Речка была мелковата и грязна от всегородского дневного омовения: жара ведь! Вдали, на отмели, виднелась та самая плывущая в отсветах церковушка. И все возле нее плыло: домишки, садочки, белое официальное здание, похожее на сарай.
— Может, там что-нибудь вокзальное?! — сказал Ты, и мы пошли. Это оказалось далеко, потому что река извивалась, и тропинка — за ней. И вот уже в дуплах ив стало что-то шевелиться, трава повлажнела, в редком зеленоватом воздухе зашарахалась первая летучая мышь.
Мы подошли к тому строению. Оно было официальной побелки — ровной, включающей подоконники и двери. Сквозь закрытые, а кое-где и зарешеченные окна ничего не проникало. Почти. Только дребезжащий мужской смех — тонкий, звенящий.
Мы переглянулись: странно. Постояли. Ты стал искать дверь. Ты стал искать ее, волнуясь, будто сам хотел того, что случилось потом. И нашел. Постучал. И нас впустили.

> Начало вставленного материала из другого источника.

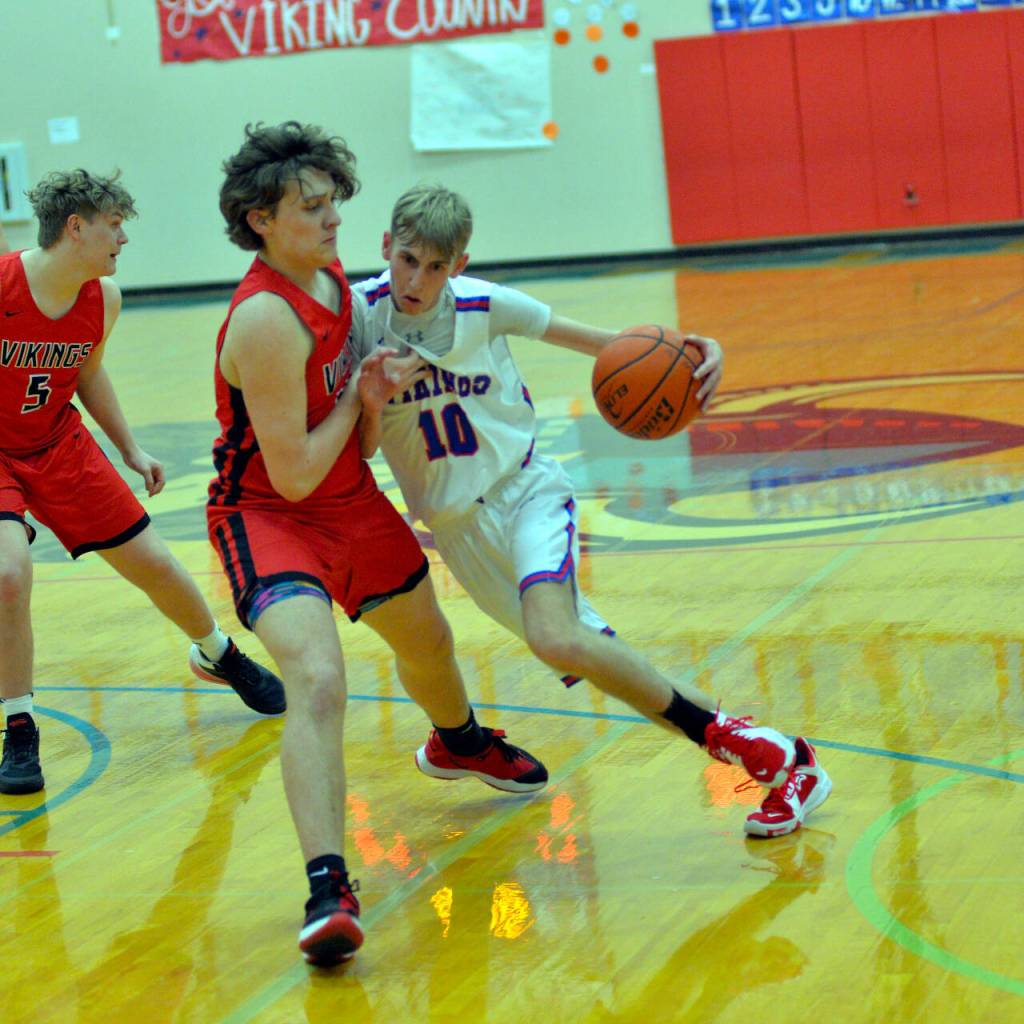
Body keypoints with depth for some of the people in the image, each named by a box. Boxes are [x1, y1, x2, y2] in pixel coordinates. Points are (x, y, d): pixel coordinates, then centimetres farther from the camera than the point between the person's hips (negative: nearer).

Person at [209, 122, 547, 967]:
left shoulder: (333, 281, -1)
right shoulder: (267, 320, -29)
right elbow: (294, 475, -27)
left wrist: (377, 396, -6)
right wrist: (359, 398, -16)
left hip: (349, 499, 9)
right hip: (268, 515, -9)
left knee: (427, 640, 29)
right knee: (317, 679, -31)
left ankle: (461, 743, 63)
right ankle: (328, 892, -37)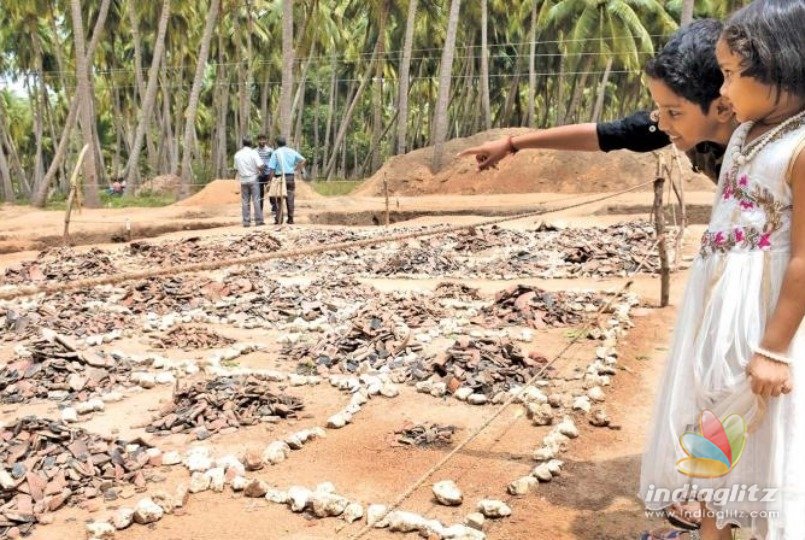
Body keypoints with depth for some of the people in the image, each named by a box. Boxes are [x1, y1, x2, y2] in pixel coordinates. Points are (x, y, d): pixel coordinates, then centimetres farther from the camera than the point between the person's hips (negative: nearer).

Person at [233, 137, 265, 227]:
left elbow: (236, 168, 12)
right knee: (256, 200, 0)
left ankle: (246, 221, 6)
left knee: (245, 201, 7)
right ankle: (258, 220, -1)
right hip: (253, 179, -4)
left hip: (243, 180, 4)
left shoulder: (237, 154, 7)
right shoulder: (253, 152, -8)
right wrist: (261, 170, 5)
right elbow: (260, 166, -15)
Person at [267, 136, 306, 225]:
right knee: (290, 199, 7)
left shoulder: (276, 153, -3)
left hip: (280, 177, -3)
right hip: (290, 177, 3)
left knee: (278, 199, 3)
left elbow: (272, 169, -8)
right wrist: (295, 169, 8)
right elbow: (303, 161, 5)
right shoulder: (292, 151, 8)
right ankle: (290, 219, 8)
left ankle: (278, 219, 0)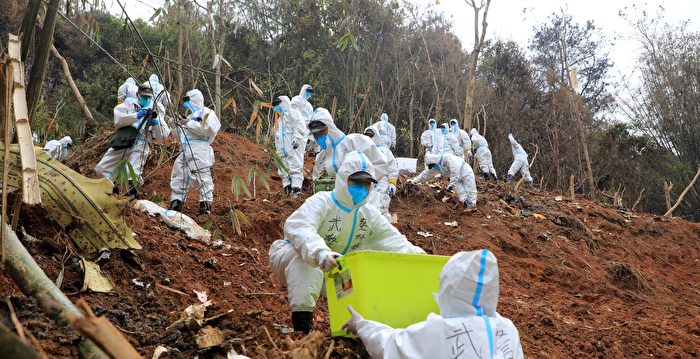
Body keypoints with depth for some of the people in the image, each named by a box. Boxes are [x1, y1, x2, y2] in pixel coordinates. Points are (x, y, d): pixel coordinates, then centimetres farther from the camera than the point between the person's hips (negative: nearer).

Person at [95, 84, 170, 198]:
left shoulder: (156, 110, 9)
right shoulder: (129, 103, 12)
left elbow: (161, 137, 1)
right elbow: (117, 120, -7)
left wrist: (155, 122, -17)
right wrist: (137, 115, -18)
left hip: (140, 145, -3)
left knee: (132, 175, -21)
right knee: (101, 169, 4)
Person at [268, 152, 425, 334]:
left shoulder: (370, 214, -1)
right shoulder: (321, 203, -23)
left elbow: (393, 240, -8)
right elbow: (299, 228, -43)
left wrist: (414, 253, -30)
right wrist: (320, 252, -62)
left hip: (333, 273, 6)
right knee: (305, 256, -39)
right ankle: (302, 315, -33)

Это одноэтажное, неказисто побеленное здание скрывало внутри темноватый зал с лепным потолком. Зал был узкий, вмещал только стол — один, длинный, под белейшей скатертью, уставленный бутылками и едой. За столом сидели люди в темных костюмах и в светлых рубашках с галстуками. Меня поразила неподвижность их лиц, — бледные, торжественные, они что-то напоминали. А, вот что: пятиэтажные дома на пустыре.
Нас не заметили. Здесь шло веселье. Взлетали к бутылкам руки. Поблескивали запонки. Смех и говор. Мне показалось, что все незамысловато, элементарно. Но, может, я и не права.
— Гляди, гляди, Никитин-то к Шалимовой подсел!
(Смех.)
— Петр Михайлович, жене скажем!
(Смех.)
— Нам не страшен серый волк! — Это реплика Петра Михалыча.